Hunter had been seeing Celia Worthen, a stenographer, even after he met Ruth Copper, whom he decided to marry. When he told Celia he was marrying someone else, she insisted that he had to marry her because she was pregnant. He proceeded with his marriage plans and had to cut his honeymoon short because the police wanted to question him about Celia, who was strangled the night before Hunter and Ruth’s wedding. Hunter cannot account for his time during the crucial window that the murder took place and is indicted for murder.  

This is a classic case of investigation by conversation. DiMarco interviewed everyone who was remotely involved and began identifying discrepancies and inconsistencies, In the end he’s nearly killed by the murderer as he wraps up his inquiry.

Friday’s Forgotten Book: Black Beadle by E.C.R. Lorac

Edith Caroline Rivett (1894–1958) published more than 70 mysteries under the names E. C. R. Lorac and Carol Carnac between 1931 and 1959. Nearly all of the E.C.R. Lorac titles are about Chief Inspector Robert MacDonald, a Scot on the London police force. Some of her books have been released as part of the British Library Crime Classics series.

Black Beadle (Collins, 1939) is as much a study of the political environment in England during the years leading up to World War II as it is a mystery. England was not immune to the turmoil taking place in Europe. Fascism and Communism had strong proponents, pushing the Liberal party to one side. One of the main characters in the book, Gilbert Mantland, might have been modeled on Oswald Mosley, who founded the British Union of Fascists. Both made their political reputations on working with labor issues, both changed party affiliations more than once, and both married much younger socialite wives. This book reminds me of the first Rowland Sinclair mystery by Sulari Gentill; set in the late 1930s in Sydney, Australia, Rowland is pressured by his older brother to join a far-right political faction.
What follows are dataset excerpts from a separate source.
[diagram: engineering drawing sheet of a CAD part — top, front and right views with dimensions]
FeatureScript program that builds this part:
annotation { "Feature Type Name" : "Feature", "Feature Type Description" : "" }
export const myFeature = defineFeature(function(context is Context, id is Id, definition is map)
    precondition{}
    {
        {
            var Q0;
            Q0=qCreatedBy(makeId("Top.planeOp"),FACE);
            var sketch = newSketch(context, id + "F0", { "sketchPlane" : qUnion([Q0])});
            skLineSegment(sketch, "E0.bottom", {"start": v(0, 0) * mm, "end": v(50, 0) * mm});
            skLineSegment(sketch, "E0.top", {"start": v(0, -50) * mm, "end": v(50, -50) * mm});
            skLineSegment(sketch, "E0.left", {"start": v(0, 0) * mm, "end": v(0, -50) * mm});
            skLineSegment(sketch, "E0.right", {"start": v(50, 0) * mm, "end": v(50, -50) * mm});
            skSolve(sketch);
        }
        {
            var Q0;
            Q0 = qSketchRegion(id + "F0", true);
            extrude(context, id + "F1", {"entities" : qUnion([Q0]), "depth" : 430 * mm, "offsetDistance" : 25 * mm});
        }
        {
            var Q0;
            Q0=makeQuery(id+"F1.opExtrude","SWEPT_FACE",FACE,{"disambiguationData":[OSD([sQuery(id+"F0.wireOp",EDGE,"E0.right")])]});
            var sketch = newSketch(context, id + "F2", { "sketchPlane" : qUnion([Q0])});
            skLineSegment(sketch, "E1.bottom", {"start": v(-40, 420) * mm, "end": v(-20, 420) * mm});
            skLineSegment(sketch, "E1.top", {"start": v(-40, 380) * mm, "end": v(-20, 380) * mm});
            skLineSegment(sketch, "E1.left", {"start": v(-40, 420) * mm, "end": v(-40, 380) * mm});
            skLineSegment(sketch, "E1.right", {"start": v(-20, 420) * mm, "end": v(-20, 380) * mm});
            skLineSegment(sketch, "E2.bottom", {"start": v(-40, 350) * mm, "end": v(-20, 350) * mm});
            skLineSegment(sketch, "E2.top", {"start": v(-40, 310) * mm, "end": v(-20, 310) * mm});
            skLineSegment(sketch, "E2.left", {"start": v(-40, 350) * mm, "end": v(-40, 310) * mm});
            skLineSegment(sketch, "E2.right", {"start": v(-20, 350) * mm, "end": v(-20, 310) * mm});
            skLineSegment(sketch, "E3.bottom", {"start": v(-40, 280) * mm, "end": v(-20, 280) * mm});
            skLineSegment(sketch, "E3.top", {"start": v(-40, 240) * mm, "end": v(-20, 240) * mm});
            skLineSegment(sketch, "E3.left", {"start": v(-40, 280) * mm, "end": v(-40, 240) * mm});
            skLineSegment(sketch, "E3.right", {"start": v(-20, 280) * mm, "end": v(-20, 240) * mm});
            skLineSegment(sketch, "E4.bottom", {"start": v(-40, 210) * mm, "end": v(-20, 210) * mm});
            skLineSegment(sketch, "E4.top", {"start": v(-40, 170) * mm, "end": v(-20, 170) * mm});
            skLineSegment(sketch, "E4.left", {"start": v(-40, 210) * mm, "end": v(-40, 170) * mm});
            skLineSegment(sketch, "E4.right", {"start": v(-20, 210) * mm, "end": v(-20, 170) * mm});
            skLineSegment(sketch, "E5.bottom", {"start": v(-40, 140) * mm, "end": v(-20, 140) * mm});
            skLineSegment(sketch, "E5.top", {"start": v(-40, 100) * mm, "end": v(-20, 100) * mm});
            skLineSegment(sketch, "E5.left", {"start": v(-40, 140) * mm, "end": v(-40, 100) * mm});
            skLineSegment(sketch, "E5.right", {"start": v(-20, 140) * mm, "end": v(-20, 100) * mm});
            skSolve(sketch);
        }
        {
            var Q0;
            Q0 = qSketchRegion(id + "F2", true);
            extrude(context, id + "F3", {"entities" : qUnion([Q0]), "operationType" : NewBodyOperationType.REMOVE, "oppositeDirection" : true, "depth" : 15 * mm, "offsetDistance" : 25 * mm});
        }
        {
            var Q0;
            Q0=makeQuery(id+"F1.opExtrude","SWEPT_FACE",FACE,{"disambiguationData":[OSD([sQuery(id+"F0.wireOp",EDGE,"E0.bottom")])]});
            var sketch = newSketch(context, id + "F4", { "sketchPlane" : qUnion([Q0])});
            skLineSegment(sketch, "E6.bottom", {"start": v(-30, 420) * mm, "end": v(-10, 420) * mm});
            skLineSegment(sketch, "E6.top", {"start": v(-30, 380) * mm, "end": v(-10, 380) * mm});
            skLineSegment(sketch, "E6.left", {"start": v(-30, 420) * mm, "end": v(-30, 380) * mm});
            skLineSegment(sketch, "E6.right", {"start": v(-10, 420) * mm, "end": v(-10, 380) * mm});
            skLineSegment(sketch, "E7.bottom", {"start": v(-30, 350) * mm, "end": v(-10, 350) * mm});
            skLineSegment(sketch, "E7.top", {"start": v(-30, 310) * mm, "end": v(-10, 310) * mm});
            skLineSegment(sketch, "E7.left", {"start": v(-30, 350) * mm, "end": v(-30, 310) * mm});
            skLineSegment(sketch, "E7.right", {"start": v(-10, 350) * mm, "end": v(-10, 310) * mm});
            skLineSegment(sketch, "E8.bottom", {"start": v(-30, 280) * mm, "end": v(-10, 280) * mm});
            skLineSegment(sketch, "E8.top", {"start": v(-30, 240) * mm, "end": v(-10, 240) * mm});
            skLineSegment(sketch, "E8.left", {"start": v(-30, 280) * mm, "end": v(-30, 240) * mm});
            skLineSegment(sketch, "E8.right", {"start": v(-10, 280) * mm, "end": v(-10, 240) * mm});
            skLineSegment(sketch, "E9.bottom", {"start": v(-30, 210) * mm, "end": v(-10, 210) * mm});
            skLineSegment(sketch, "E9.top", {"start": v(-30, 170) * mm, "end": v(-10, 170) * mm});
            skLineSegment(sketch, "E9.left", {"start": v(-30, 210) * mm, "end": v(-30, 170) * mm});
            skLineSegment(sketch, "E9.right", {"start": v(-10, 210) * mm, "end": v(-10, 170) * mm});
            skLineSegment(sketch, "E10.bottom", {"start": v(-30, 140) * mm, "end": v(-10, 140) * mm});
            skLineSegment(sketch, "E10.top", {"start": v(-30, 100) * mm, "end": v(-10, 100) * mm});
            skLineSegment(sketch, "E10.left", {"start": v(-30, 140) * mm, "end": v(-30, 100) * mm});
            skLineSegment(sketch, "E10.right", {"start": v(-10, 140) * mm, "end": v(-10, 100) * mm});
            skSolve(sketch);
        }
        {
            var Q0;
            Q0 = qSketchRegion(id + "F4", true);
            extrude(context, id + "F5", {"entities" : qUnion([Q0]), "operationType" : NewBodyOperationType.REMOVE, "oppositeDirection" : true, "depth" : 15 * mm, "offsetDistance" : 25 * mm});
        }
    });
Chief Inspector MacDonald comes into the story when Joseph Suttler, general manager of the Harringstone Building Society, is deliberately run down by a large powerful vehicle which turns out to belong to Mantland’s political rival, Barry Revian. Revian cannot prove where he was during the critical time, and neither can three others who, because of their motives to kill Suttler, become the focus of the investigation. One of the three is Mantland; another is a prominent Jewish financier, a staunch Liberal; and the third is an employee of the building society whom Suttler was blackmailing. MacDonald is determined that the blackmailed employee will not be charged with the murder simply because he lacks money to hire a skilled lawyer and the others have significant political clout.

Investigation into Suttler’s associations and activities reveal theft and blackmailing propensities and a prison sentence under another name. All of the suspects were his victims in one way or another. The actual motive for the murder came as a surprise to me, I don’t think the clues provided were adequate for the reader to guess it, but it was still a satisfying wrap-up to a multidimensional story.